The extent to which the increasingly frequent episodes of drought-induced tree decline and mortality could alter key soil biogeochemical cycles is unclear. Understanding this connection between tree decline and mortality and soils is important because forested ecosystems serve as important long-term sinks for carbon (C) and essential nutrients (e.g., nitrogen and phosphorus). In order to fill in this knowledge gap, we conducted a study on 13 sites distributed across the Spanish Iberian Peninsula where the dominant tree species was the Mediterranean evergreen Holm oak (Quercus ilex L. subsp. ballota [Desf.] Samp), a species that has shown important drought-induced crown defoliation and mortality rates in recent decades. Our study covered different climatic, soil, land-use type (forests, dehesas, and open woodlands), and crown defoliation (healthy, affected, and dead Holm oaks) gradients that characterize this species distribution within the Spanish Iberian Peninsula. Specifically, the soil C and nutrient content (nitrogen, N; phosphorus, P; magnesium, Mg), several functional parameters (heterotrophic respiration (R_H); N mineralization (i.e., N ammonification, R_amm; and N nitrification, R_nit)), and relative abundances of key microbial soil functional groups (nitrifiers and ectomycorrhizal fungi (ECM)) were studied. Our results showed that aside from the potential effects associated with the climatic gradient, Holm oak decline and mortality resulted in soil stoichiometric imbalances triggered by net losses of essential oligonutrients (e.g., Mg) and the accumulation of very mobile forms of nitrogen (NO₃⁻ - N) and available phosphorus (Av P). Changes in the abundance of key microbial soil functional groups (nitrifiers and ECM) co-occurred with observed nitrate and available P accumulation. Therefore, we conclude that the potential vulnerability of soil C and nutrient stocks to ongoing changes in climate may strongly depend on tree vulnerability to climate change, its effect on soil-plant relationships, and how this may impact the ecology and functioning of key soil functional groups and key metabolic pathways.
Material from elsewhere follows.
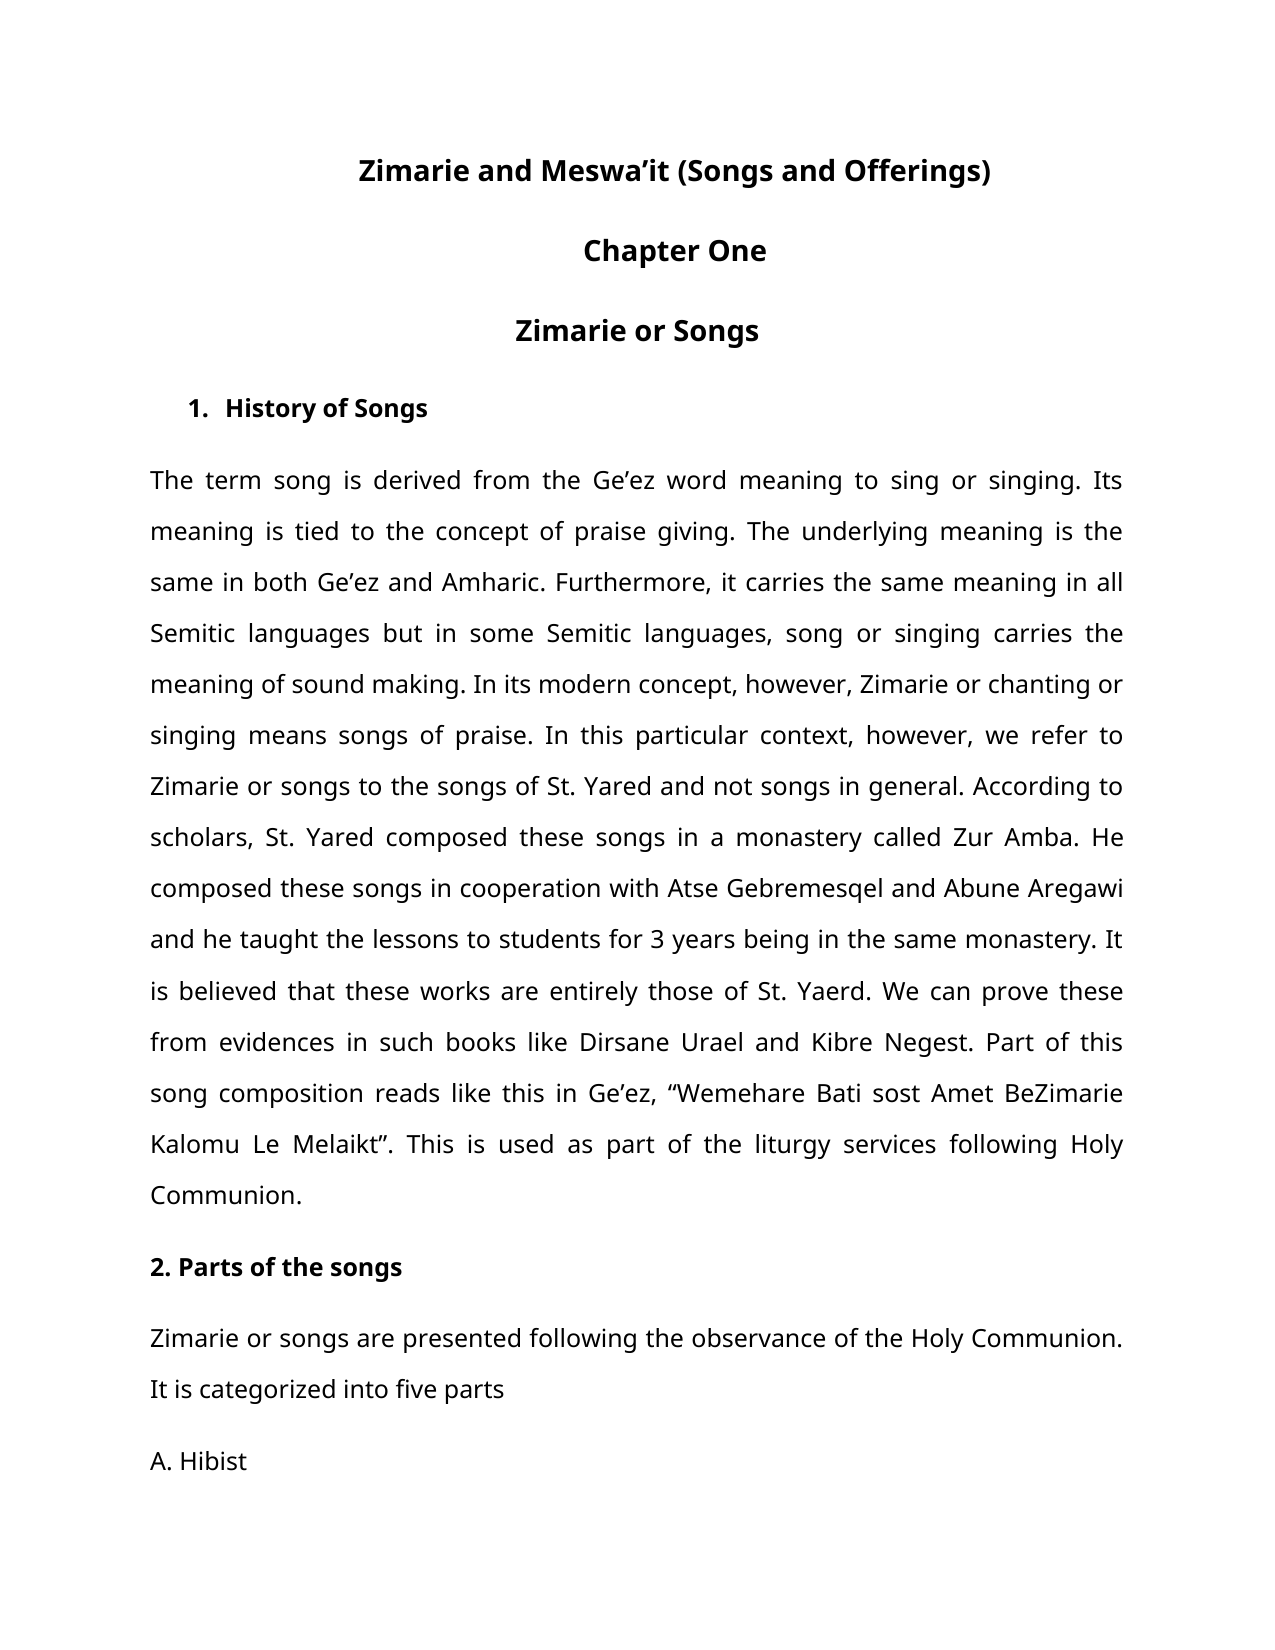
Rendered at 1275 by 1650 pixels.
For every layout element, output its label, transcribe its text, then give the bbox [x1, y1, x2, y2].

目前尚不清楚干旱引起的树木衰落和死亡日益频繁的程度是否会改变关键的土壤生物地球化学循环。了解树木砍伐与死亡率和土壤之间的这种联系非常重要，因为森林生态系统是碳（C）和重要营养素（例如氮和磷）的重要长期汇。为了填补这一知识空白，我们对分布在西班牙伊比利亚半岛上的13个站点进行了研究，其中主要的树种是地中海常绿Holm橡树（Quercus ilex L. subsp。ballota）[Desf。Samp]，该物种在最近几十年中显示出重要的干旱导致冠叶脱落和死亡率。我们的研究涵盖了不同的气候，土壤，土地利用类型（森林，地势和开阔的林地）和树冠的落叶（健康的，受影响的和死掉的霍尔姆橡树）梯度，这些梯度表征了西班牙伊比利亚半岛内该物种的分布。具体而言，土壤碳和养分含量（氮，氮，磷，磷，镁，镁），几个功能参数（异养呼吸（R _H）；氮矿化（即，N氨化，R _amm；以及氮硝化，R _nit））），并研究了关键微生物土壤功能组（硝化剂和外生菌根真菌（ECM））的相对丰度。我们的研究结果表明，除了与气候梯度相关的潜在影响，Holm的橡木下降和死亡导致由必需oligonutrients（例如，Mg）和氮的非常移动形式积累的净损失触发土壤的化学计量不平衡（NO ₃ ^--N）和有效磷（Av P）。关键的微生物土壤功能组（硝化剂和ECM）的丰度变化与观察到的硝酸盐和有效磷积累共同发生。因此，我们得出结论，土壤C和养分储量对气候持续变化的潜在脆弱性可能在很大程度上取决于树木对气候变化的脆弱性，其对土壤与植物关系的影响以及这如何影响关键土壤功能的生态和功能人群和关键的代谢途径。